Record excerpts Start Marker

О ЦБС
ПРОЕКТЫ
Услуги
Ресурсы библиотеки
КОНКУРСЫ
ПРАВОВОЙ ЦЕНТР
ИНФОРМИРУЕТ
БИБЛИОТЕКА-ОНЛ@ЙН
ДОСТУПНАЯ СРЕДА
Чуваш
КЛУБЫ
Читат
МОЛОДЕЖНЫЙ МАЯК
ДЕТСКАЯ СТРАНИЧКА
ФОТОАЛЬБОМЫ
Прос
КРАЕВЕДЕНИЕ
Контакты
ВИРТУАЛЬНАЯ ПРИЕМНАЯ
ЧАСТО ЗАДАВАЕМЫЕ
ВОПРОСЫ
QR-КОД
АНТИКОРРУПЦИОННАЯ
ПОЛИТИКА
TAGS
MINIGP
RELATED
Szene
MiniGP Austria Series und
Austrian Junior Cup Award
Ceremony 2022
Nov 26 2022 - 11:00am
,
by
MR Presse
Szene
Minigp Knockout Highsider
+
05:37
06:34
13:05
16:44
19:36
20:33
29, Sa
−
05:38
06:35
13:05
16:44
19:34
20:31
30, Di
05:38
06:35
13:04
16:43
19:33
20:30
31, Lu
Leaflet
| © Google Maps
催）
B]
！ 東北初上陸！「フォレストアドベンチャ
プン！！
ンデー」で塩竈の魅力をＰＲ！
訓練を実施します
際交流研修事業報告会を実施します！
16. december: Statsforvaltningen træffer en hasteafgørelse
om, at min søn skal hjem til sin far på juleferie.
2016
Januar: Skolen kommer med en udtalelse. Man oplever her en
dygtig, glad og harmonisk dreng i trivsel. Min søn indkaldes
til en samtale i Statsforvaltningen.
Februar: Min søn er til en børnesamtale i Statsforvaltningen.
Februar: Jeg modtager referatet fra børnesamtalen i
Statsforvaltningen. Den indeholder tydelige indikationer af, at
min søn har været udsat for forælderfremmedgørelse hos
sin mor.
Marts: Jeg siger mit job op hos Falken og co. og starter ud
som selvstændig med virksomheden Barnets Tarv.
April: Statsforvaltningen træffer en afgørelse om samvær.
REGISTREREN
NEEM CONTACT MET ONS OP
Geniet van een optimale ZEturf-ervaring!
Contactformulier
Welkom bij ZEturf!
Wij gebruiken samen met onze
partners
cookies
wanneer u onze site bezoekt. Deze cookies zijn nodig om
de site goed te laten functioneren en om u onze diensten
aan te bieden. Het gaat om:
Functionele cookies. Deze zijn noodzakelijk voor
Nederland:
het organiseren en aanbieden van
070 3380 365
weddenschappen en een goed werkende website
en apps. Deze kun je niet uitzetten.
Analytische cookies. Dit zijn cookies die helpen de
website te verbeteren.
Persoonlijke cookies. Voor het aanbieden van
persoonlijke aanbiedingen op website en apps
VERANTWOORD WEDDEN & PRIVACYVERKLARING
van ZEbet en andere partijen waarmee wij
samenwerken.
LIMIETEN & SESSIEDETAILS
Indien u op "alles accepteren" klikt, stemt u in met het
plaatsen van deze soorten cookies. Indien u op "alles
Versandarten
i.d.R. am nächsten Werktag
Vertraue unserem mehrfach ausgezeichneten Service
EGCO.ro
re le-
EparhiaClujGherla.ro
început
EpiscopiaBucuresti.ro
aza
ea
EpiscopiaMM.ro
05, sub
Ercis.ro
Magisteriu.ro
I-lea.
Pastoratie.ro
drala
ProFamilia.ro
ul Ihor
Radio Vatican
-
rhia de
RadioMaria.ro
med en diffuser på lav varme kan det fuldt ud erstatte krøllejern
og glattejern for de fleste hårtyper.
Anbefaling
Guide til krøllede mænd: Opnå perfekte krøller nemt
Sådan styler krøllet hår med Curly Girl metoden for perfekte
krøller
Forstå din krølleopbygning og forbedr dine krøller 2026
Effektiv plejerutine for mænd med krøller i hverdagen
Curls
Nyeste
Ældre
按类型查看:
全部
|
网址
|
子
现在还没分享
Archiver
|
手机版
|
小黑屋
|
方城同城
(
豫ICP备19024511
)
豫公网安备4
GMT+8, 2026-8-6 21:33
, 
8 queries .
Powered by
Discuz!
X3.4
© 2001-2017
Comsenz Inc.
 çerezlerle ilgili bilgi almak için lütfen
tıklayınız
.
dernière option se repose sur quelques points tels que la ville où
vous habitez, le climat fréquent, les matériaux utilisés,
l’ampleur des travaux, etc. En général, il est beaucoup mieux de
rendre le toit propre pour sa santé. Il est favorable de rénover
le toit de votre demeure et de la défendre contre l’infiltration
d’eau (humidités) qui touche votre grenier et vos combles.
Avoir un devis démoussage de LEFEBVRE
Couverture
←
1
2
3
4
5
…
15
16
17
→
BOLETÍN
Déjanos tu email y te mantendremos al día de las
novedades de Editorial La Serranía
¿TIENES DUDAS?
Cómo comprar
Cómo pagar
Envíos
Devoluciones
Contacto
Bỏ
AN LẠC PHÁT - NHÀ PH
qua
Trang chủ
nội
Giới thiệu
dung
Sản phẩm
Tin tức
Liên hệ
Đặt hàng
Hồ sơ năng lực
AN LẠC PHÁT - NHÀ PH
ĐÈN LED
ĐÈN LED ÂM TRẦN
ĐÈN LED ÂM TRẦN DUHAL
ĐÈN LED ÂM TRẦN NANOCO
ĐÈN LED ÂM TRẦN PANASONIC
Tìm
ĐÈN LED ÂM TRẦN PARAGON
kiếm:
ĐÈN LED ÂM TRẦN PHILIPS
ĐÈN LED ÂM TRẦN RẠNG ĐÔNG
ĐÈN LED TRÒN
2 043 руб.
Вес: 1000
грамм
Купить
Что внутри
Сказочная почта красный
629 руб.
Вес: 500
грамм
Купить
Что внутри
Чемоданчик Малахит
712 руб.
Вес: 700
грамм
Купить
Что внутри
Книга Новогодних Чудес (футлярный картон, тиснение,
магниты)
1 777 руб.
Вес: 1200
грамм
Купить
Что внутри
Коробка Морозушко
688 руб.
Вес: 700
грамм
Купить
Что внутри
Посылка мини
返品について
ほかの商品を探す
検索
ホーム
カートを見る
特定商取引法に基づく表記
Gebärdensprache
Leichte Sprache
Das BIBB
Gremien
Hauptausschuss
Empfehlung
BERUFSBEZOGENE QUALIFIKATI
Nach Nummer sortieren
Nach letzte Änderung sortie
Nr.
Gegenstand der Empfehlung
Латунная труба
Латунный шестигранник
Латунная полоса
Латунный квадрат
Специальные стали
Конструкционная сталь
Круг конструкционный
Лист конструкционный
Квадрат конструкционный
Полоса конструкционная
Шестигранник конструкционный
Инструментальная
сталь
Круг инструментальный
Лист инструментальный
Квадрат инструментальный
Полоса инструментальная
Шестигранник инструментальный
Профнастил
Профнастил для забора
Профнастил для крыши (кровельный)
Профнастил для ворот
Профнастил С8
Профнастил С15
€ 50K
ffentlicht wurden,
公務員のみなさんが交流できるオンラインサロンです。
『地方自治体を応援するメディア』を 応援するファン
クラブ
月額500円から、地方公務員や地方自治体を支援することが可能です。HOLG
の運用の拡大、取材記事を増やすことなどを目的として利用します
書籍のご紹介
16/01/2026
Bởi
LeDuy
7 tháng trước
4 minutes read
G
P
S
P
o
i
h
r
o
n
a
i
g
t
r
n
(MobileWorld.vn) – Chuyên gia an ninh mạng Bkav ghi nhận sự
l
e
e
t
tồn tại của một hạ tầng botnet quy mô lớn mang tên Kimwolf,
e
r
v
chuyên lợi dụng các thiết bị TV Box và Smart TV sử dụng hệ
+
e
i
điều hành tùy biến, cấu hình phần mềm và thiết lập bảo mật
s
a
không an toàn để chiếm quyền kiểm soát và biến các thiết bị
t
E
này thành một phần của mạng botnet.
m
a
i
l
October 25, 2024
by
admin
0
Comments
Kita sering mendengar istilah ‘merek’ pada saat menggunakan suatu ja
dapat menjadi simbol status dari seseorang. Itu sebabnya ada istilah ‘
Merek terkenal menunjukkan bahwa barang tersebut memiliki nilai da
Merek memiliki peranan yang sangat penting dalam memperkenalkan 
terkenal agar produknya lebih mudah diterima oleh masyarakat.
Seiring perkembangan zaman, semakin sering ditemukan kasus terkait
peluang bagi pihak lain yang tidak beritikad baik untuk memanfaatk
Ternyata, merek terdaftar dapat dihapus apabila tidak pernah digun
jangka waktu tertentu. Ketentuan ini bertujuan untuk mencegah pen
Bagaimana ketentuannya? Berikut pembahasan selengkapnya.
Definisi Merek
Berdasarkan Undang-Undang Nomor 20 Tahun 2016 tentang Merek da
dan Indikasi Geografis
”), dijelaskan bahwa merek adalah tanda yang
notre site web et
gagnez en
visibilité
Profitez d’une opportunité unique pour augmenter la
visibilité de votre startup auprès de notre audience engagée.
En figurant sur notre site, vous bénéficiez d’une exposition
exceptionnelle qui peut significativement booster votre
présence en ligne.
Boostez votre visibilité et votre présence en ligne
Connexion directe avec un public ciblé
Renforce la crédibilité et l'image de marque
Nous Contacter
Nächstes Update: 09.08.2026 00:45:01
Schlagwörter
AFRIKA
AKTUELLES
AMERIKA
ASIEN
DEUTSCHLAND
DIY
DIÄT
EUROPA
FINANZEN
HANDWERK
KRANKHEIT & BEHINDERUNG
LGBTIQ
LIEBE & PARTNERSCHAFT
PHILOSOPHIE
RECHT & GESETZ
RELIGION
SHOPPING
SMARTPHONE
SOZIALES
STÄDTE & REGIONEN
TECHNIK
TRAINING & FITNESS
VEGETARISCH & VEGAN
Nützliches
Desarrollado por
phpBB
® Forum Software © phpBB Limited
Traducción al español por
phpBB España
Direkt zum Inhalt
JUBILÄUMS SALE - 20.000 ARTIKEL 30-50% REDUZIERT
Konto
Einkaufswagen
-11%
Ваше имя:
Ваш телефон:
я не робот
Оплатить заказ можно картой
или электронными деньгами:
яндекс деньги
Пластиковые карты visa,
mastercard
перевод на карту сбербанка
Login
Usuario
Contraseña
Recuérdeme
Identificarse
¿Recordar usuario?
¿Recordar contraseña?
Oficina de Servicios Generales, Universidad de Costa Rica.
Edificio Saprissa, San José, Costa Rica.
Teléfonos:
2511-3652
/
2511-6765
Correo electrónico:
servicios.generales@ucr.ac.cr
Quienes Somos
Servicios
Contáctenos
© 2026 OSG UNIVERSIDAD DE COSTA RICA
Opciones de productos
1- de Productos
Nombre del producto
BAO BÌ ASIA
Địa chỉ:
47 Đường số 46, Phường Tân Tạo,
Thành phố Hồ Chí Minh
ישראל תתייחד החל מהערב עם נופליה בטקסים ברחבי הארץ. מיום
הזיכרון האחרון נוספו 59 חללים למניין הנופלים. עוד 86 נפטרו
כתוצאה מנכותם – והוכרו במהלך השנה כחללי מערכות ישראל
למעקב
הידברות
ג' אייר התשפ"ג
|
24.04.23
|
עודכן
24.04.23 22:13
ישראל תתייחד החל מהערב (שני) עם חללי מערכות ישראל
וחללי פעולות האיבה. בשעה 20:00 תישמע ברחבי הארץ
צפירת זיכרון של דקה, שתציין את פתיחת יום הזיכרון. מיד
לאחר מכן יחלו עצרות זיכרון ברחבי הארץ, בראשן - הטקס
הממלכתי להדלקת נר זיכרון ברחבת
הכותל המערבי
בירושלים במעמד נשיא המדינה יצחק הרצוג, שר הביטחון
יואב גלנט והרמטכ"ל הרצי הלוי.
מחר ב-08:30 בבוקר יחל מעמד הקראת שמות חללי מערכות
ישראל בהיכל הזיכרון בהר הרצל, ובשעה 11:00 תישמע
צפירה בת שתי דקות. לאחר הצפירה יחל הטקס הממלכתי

Record excerpts End Marker

Task brief: Using the material above, quote the first line and each line after it, stopping at and including the line that holds "Geniet van een optimale ZEturf-ervaring!".

Written reply:
О ЦБС
ПРОЕКТЫ
Услуги
Ресурсы библиотеки
КОНКУРСЫ
ПРАВОВОЙ ЦЕНТР
ИНФОРМИРУЕТ
БИБЛИОТЕКА-ОНЛ@ЙН
ДОСТУПНАЯ СРЕДА
Чуваш
КЛУБЫ
Читат
МОЛОДЕЖНЫЙ МАЯК
ДЕТСКАЯ СТРАНИЧКА
ФОТОАЛЬБОМЫ
Прос
КРАЕВЕДЕНИЕ
Контакты
ВИРТУАЛЬНАЯ ПРИЕМНАЯ
ЧАСТО ЗАДАВАЕМЫЕ
ВОПРОСЫ
QR-КОД
АНТИКОРРУПЦИОННАЯ
ПОЛИТИКА
TAGS
MINIGP
RELATED
Szene
MiniGP Austria Series und
Austrian Junior Cup Award
Ceremony 2022
Nov 26 2022 - 11:00am
,
by
MR Presse
Szene
Minigp Knockout Highsider
+
05:37
06:34
13:05
16:44
19:36
20:33
29, Sa
−
05:38
06:35
13:05
16:44
19:34
20:31
30, Di
05:38
06:35
13:04
16:43
19:33
20:30
31, Lu
Leaflet
| © Google Maps
催）
B]
！ 東北初上陸！「フォレストアドベンチャ
プン！！
ンデー」で塩竈の魅力をＰＲ！
訓練を実施します
際交流研修事業報告会を実施します！
16. december: Statsforvaltningen træffer en hasteafgørelse
om, at min søn skal hjem til sin far på juleferie.
2016
Januar: Skolen kommer med en udtalelse. Man oplever her en
dygtig, glad og harmonisk dreng i trivsel. Min søn indkaldes
til en samtale i Statsforvaltningen.
Februar: Min søn er til en børnesamtale i Statsforvaltningen.
Februar: Jeg modtager referatet fra børnesamtalen i
Statsforvaltningen. Den indeholder tydelige indikationer af, at
min søn har været udsat for forælderfremmedgørelse hos
sin mor.
Marts: Jeg siger mit job op hos Falken og co. og starter ud
som selvstændig med virksomheden Barnets Tarv.
April: Statsforvaltningen træffer en afgørelse om samvær.
REGISTREREN
NEEM CONTACT MET ONS OP
Geniet van een optimale ZEturf-ervaring!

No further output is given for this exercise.